M. Lassève ? questionna Claude. Il sait, lui aussi, sans doute ? Vous vous êtes empressé de le mettre au courant probablement, M. Rocques ?

— Pour qui me prenez-vous, M. de L’Aigle ? s’écria Séverin, fort en colère. Je me suis bien gardé de faire part de mes découvertes au père adoptif de votre femme ; ce que je sais, je le garde pour moi seul et je prie Dieu que le hasard ne fasse jamais que Magdalena découvre qui… quel homme elle a épousé !

— Nous prions Dieu pour la même chose, M. Rocques, fit Claude avec un sourire qui déplut fort à son interlocuteur.
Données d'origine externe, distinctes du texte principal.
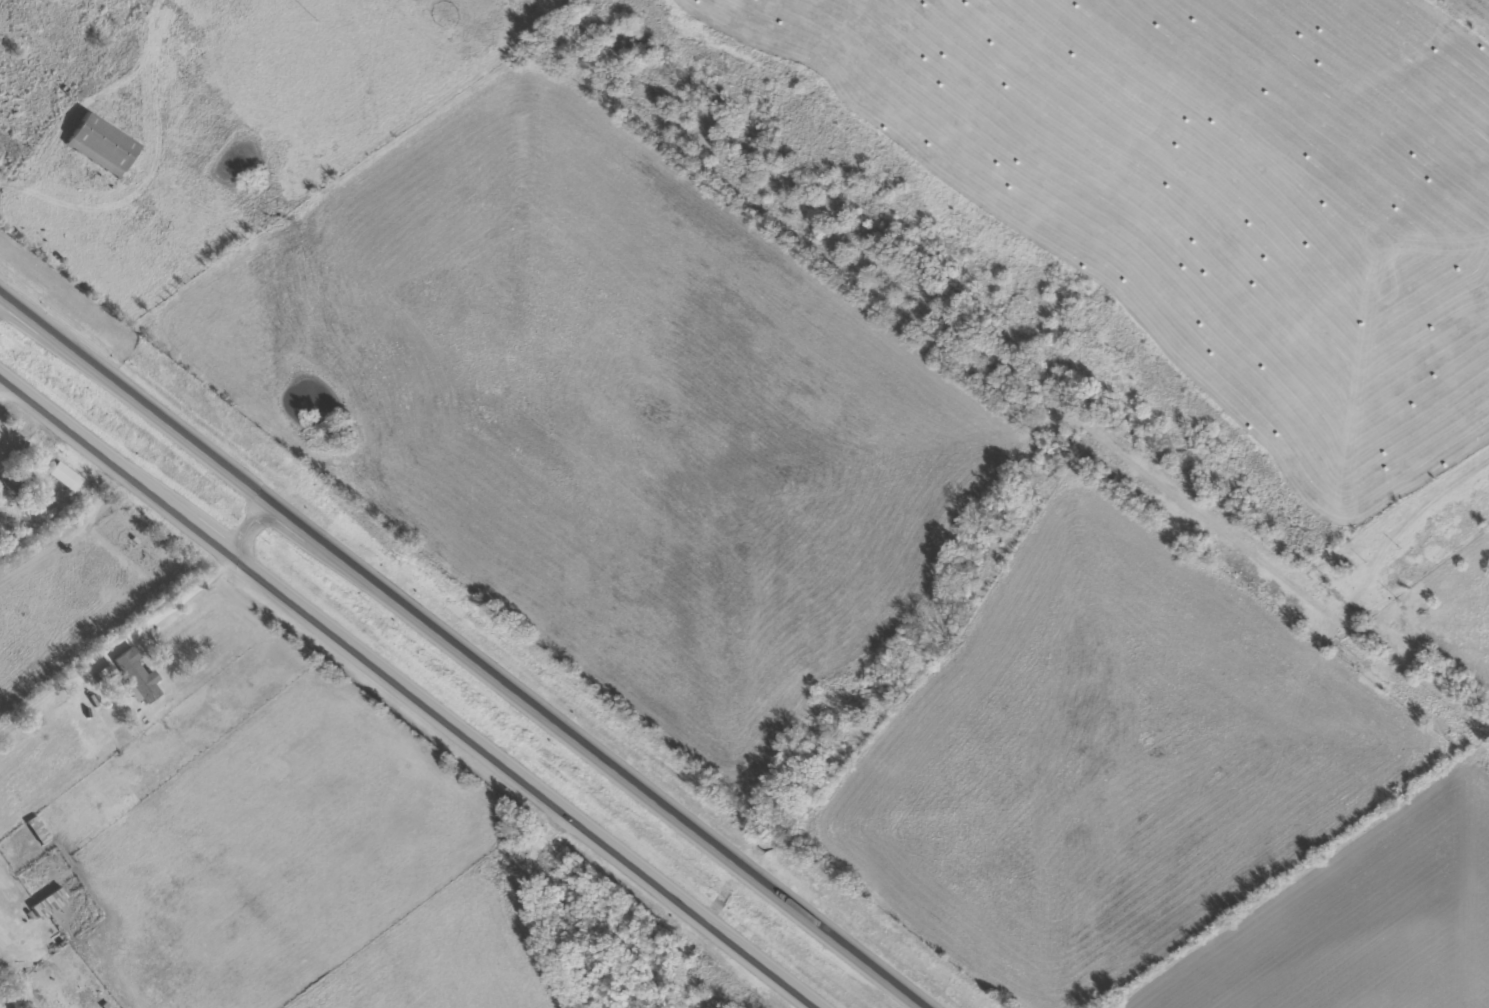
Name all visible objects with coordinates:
building: (102, 144)
railway: (1002, 372)
building: (64, 476)
building: (13, 485)
road: (248, 523)
road: (465, 650)
building: (105, 671)
building: (137, 675)
road: (411, 689)
building: (37, 832)
building: (48, 902)
road: (514, 905)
— Monsieur, s’exclama Séverin, rouge de colère, vous êtes M. de L’Aigle, le riche rentier, le presque millionnaire, dont plus d’un envie le sort… Moi, je ne suis qu’un humble et pauvre villageois… Mais, tonnerre ! Je ne changerais pas de place avec vous pour tous les biens de la terre !

— Ne prenez-vous pas la chose un peu trop au tragique, M. Rocques ? dit Claude, avec un sourire sarcastique. Après tout, si vous considériez les choses plus froidement…

Séverin haussa dédaigneusement les épaules, puis il répondit :

— Je ne suis pas de votre trempe, M. de L’Aigle et ne puis considérer les choses sous un aspect moins tragique… Tragique !… Ça ne saurait l’être plus, selon moi… Dans tous les cas, ne craignez pas que je dévoile ce que je sais à qui que ce soit au monde, de peur que ça arrive aux oreilles de Magdalena un jour… C’est à elle que je pense… et à la mignonne Claudette… Quel avenir pour cette enfant, si l’on apprenait ce que j’ai découvert !…

— Je vous remercie, M. Rocques, fit Claude ; je me fie à votre discrétion ; j’ai votre parole, et j’y compte.

— Adieu, Monsieur, répondit seulement Séverin. Puis, rassemblant ses outils, il quitta précipitamment la Villa Magda.